More reading and sharing quips and lack of writing. If this was the day it dawned cloudy, it cleared up by the afternoon. And then as the evening light kicked in, I bundled up to go outside.
It was beautiful out. It would have been criminal not to. Except for Eric and Marijke, since they had been out and about the day before while I stayed in. For me, though, it was required.
I forewent the snowshoes provided by our host and then almost immediately regretted it as I post-holed my way over the shore of the lake. Once I was on the lake, things got better, and once I was on what appeared to be a road, presumably for snowmobiles, even better. No snowshoes required. I chose a direction and trudged along. We were on a remarkably narrow part of a rather large lake, and it was as easy to walk across as, say, walking to Norway across the Tena river. Instead, though, I walked south. I walked past tight, cozy little wooden cabins. The far shoreline was a gentle yellow-pink in the day’s last light. The word quaint comes to mind, and also tranquil. It was, yes, lovely.
But there’s always something. My adventure was cut shorter than what it would have been by one of what I see as one of my quirkier and, for me, more frustrating characteristics. My legs started to itch. I have an adulthood allergy in which I often itch when moving through a cold or cool medium. Long pants, short pants, dry climate, humid climate. I haven’t quite been able to figure it out. Walks that start out euphoric (like this one) end with me vowing to never subject myself to exercise again. I often take an antihistamine and it often, as was the case here, doesn’t work. So, my otherwise very pleasant walk turned into an attempt to refrain from roaring. I may have growled a bit. Regardless, when I got back, I was quite ready to be back, on the window seat, a blanket wrapped tightly around my legs, to which I said ‘Okay, now, chill the heck out, you’re safe and warm. You’ll get there.’ And thereupon ended my ambitions of snowbound athletic activities for the short remainder of the trip. (What a relief. I don’t have to look at beautiful things in the morning, and I don’t have to go outside.)
I highly recommend traveling with people who like to cook. For dinner, Eric made us reindeer sausage with potatoes and a salad. I believe this is the night that we worked our way through a tasting of several Finnish beers. The dinner ended abruptly, however.
Did I mention the sky was clear?
Shortly after dinner, we turned off the lights to look outside, although the forecast didn’t call for aurora until later. (We all ha apps with alerts set up, and Marijke and Eric were very old about being obsessive about it.) Marijke took a peek. Just in case. There are already lights! She said. All lights off. Faces to glass. A faint white streak stretched in an arc across the sky from the northeast. And slowly changed, morphing, as they do.
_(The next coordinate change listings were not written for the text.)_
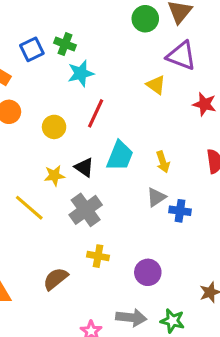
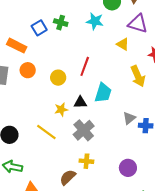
cyan star: (81, 73) -> (95, 21), moved, turned 30
yellow arrow: (163, 162) -> (138, 76), moved, size x1.5
black triangle: (84, 167) -> (80, 102), turned -32
yellow cross: (98, 256) -> (86, 161), moved

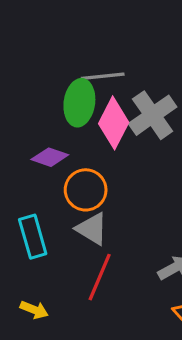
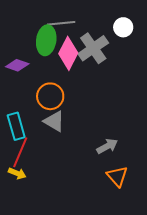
purple diamond: (50, 157) -> (17, 65), moved
red line: (100, 277) -> (20, 152), moved

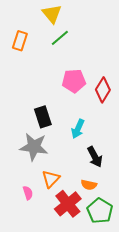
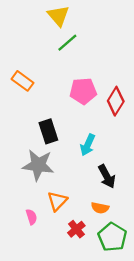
orange rectangle: (20, 41) -> (22, 81), moved, turned -72
red cross: (68, 204) -> (76, 229), size x0.6

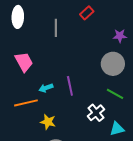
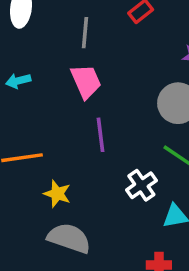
pink trapezoid: (24, 62) -> (86, 81), moved
cyan arrow: (46, 88) -> (18, 81), moved

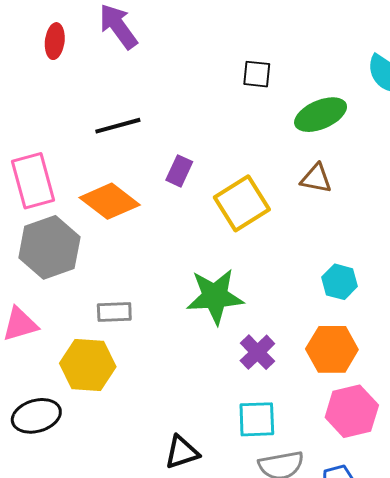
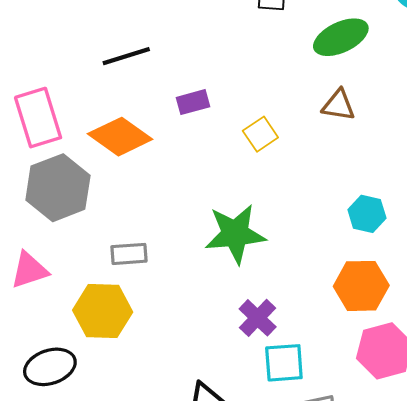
purple rectangle: (179, 171) -> (193, 102), turned 52
yellow square: (242, 203) -> (260, 134), size x0.6
purple cross: (257, 352) -> (258, 318), moved

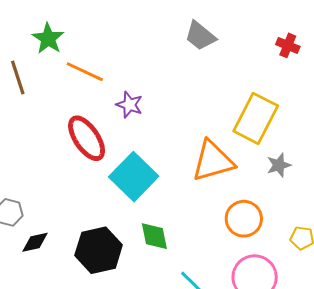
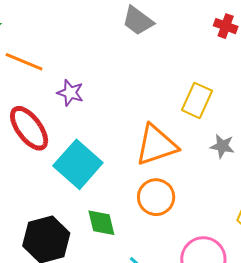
yellow rectangle: (256, 118) -> (197, 100), size x0.7
gray star: (279, 165) -> (222, 146), turned 30
orange circle: (244, 219) -> (156, 197), moved

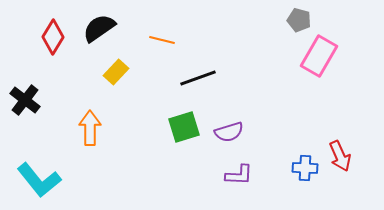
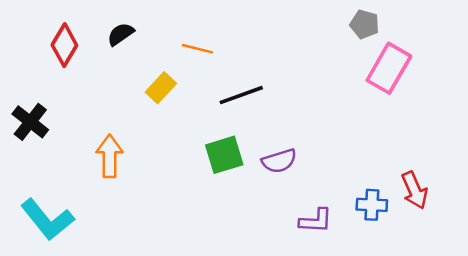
black semicircle: (99, 28) -> (121, 34), size x0.7
yellow rectangle: (116, 72) -> (161, 88), moved
purple L-shape: (239, 175) -> (316, 221), moved

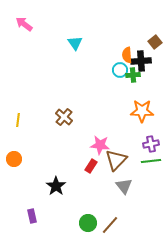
Marijke rushed to gather her gear. I’d decided not to photograph this time, since I’d been so distracted the first time that I felt I didn’t really take in the phenomenon the way I’d wanted. Last time, I was the one scrambling to organize my gear. This time, I was giddy. We all headed outside, me first, watching from beside the cabin. I couldn’t wait for them. I didn’t want to miss it this time. Dancing! They were dancing! Once Marijke and Eric came out, I announced I was headed down. I was taking full advantage of being unburdened this time. And despite my earlier experience with my allergies, I was already excited about getting back out onto the lake to see the lights. I was excited before I’d even come in from my walk, because it’s walking not standing that kills me. And the lake is wonderfully open, bound by low, forested hills that provide a nice frame to a wide open sky.
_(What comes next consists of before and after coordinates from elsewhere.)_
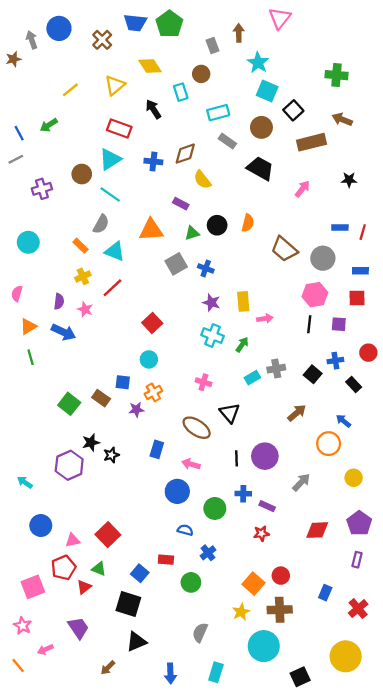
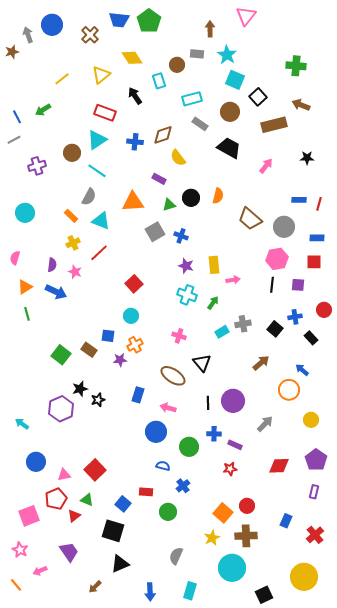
gray rectangle: (213, 45) -> (197, 54), moved, turned -64

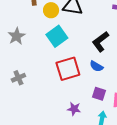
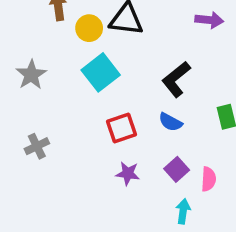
red square: (68, 69) -> (122, 128), size x0.7
purple square: (99, 94) -> (177, 169), turned 32
purple star: (74, 109) -> (128, 173), moved

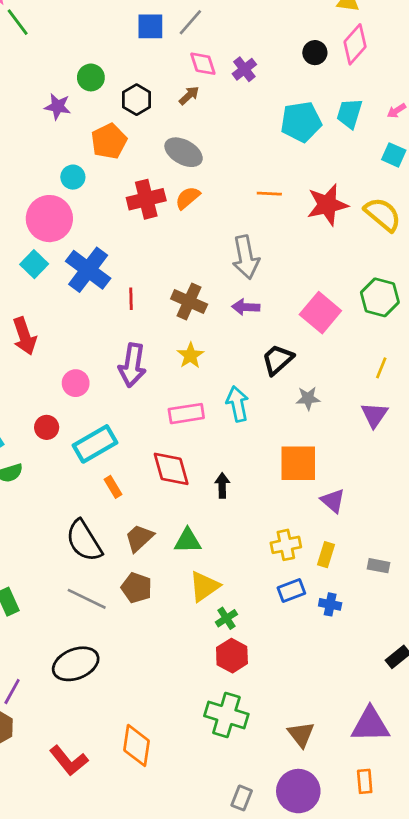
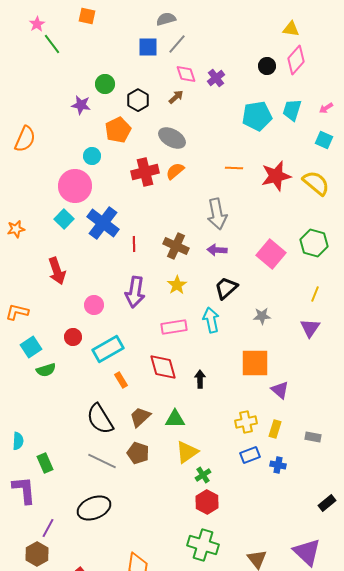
black trapezoid: (278, 360) -> (226, 288), moved
purple triangle: (370, 725) -> (307, 552), turned 44

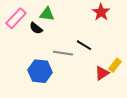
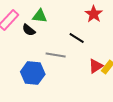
black line: (84, 45) -> (77, 38), moved
red triangle: (102, 73) -> (96, 66), moved

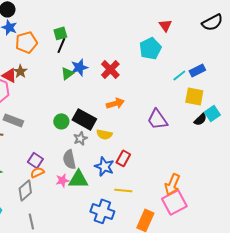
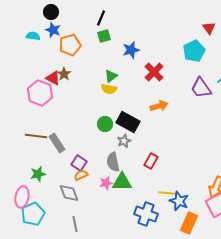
black line: (61, 45) -> (101, 18), moved
blue star: (79, 67) -> (131, 50), moved
purple trapezoid: (157, 119) -> (201, 88), moved
gray rectangle: (13, 120) -> (57, 143), moved, turned 36
yellow semicircle: (104, 134) -> (109, 89), moved
red rectangle: (123, 158) -> (151, 161), moved
blue star: (104, 166) -> (179, 201), moved
gray diamond: (25, 190) -> (69, 193), turned -70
In fact, it was almost too much. I couldn’t take in all the sky at once. What I really wanted was to tak in the shape-shifting nature of the lights. The subtle changes in color, the strange movement across the sky that is sometimes hard to discern, besides knowing that the light was one place and now is somewhere else. The best, though, is that ribboning, that magical shimmering movement of in our case the bottom of the lights, where they played in yellow-greens and hints of pink, warbling and seeming to shimmer like a slow-moving magical wind-tousled ribbon. And then, it’s done, and changes to something else.
The shows are fleeting. It died down before I was too cold to be happy out. I left Marijke and Eric to set up her camera for time lapse and came back in to warm up. I though I’d warm up to head back out, but that was the best of it for the night. We came in to warm up and stayed in. Once the camera was set up, the three of us hung out in the window, light out, faces to glass. Sleep overtook me. I blamed the champagne we had to celebrate the lights. Eric and Marijke woke me gently once, when the lights were stronger again, but they weren’t strong enough to keep my eyes open. I was out.
When Eric and Marijke got up for bed, I stayed in the window. I woke up enough to watch weak white-yellow stripes paint themselves and fade in the sky, reaching up from that northeastern horizon. Our huge window was perfectly oriented to watch it. It was probably 3am. Eventually, I went to sleep. That was my gift from the heavens for this trip. Now I feel that I have truly seen the northern lights. (And I hear the southern ones are pretty similar.) Trip = success.